PROMPT — Copy out the material word for word, starting at its very first line and ending with the line that contains "probablement jalouse, qui", with both of those lines included.

:: DATASET EXCERPTS ::

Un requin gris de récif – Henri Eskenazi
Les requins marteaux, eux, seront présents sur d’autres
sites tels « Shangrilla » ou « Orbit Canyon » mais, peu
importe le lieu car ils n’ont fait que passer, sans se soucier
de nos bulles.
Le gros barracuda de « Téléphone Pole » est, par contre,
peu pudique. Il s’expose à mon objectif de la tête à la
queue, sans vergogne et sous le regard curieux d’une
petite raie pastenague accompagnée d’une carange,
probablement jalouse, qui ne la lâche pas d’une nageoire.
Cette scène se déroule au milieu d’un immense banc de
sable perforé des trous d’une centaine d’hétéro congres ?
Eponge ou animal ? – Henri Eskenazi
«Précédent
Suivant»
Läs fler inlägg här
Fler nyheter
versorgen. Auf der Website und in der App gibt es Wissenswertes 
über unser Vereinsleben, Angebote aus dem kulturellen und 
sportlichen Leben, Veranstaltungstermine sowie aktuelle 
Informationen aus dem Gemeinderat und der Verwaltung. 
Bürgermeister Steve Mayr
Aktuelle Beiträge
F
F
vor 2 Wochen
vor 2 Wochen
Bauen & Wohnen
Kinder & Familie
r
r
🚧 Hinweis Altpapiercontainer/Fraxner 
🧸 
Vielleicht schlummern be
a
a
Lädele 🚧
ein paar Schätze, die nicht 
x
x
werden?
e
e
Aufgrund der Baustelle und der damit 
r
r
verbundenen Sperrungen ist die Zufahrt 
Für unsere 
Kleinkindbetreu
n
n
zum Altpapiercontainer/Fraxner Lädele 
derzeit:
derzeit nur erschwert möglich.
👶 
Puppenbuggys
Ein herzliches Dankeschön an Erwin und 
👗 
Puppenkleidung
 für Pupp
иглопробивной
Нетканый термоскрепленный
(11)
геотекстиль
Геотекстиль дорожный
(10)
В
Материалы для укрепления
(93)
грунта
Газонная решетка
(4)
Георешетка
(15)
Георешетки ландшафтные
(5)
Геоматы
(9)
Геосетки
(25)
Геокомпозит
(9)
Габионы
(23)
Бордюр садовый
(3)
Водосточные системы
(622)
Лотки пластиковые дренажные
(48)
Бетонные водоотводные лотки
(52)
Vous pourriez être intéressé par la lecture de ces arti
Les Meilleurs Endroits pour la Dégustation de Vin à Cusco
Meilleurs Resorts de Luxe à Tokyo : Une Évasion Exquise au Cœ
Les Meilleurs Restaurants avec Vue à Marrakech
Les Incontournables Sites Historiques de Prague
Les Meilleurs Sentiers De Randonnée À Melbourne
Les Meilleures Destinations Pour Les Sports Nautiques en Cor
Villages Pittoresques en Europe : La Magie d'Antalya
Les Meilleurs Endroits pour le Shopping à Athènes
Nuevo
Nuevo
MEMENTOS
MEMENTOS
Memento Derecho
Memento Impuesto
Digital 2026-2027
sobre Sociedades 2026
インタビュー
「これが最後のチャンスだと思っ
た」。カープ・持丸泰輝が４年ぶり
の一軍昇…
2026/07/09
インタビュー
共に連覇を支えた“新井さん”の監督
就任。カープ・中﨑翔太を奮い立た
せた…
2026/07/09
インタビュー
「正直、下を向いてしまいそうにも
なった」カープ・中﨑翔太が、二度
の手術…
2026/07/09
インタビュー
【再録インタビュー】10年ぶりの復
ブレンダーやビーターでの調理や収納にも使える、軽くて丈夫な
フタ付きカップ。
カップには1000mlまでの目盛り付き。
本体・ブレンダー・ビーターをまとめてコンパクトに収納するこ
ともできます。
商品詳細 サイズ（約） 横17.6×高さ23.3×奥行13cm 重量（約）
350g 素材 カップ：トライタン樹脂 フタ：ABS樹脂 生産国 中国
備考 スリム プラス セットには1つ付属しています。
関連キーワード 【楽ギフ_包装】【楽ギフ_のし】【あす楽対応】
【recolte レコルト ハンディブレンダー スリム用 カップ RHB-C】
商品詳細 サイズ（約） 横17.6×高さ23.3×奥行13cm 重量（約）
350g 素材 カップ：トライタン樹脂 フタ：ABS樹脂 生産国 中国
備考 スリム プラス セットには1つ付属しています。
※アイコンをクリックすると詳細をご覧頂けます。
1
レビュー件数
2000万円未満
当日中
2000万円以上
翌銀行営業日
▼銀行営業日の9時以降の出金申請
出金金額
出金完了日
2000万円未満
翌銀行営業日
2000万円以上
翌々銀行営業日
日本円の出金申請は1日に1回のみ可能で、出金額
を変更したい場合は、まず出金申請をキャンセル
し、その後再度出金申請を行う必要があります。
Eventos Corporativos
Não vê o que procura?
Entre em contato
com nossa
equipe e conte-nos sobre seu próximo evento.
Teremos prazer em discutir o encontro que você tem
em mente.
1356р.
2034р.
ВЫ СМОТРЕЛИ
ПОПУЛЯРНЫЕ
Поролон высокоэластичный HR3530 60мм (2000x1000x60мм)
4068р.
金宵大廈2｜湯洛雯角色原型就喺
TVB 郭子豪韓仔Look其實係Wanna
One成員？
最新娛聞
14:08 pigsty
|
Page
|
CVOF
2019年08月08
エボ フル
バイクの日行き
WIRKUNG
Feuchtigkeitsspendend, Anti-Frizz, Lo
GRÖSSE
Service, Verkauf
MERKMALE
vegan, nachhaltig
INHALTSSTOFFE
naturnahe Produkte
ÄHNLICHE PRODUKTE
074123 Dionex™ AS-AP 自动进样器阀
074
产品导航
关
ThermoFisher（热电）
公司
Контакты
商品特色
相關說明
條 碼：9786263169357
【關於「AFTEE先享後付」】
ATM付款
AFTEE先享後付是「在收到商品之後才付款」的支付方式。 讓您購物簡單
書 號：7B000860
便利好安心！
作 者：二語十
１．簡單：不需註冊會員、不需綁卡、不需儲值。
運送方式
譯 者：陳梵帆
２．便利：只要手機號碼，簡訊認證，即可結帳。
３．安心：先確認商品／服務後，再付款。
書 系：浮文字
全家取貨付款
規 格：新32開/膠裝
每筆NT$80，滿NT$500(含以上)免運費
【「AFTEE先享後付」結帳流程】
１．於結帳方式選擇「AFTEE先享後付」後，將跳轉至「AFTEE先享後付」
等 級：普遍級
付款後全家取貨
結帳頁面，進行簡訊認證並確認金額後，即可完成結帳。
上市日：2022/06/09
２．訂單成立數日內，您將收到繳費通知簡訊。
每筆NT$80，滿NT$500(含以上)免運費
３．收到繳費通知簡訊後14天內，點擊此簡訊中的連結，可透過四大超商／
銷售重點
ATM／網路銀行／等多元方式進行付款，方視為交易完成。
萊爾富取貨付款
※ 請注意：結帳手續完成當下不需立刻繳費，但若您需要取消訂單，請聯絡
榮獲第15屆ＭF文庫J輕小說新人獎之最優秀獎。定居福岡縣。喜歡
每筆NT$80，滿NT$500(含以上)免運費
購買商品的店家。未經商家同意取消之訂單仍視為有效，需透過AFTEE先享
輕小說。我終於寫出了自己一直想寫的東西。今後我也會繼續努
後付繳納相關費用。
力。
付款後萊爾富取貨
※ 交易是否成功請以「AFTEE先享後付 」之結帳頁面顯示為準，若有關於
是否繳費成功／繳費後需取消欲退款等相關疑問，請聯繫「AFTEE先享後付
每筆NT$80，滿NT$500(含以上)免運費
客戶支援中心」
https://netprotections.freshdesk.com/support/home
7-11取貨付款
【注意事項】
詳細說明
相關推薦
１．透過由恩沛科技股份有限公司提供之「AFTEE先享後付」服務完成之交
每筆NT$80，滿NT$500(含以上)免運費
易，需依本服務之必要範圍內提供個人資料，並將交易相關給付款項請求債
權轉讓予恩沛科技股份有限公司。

:::

FINAL ANSWER —
Un requin gris de récif – Henri Eskenazi
Les requins marteaux, eux, seront présents sur d’autres
sites tels « Shangrilla » ou « Orbit Canyon » mais, peu
importe le lieu car ils n’ont fait que passer, sans se soucier
de nos bulles.
Le gros barracuda de « Téléphone Pole » est, par contre,
peu pudique. Il s’expose à mon objectif de la tête à la
queue, sans vergogne et sous le regard curieux d’une
petite raie pastenague accompagnée d’une carange,
probablement jalouse, qui ne la lâche pas d’une nageoire.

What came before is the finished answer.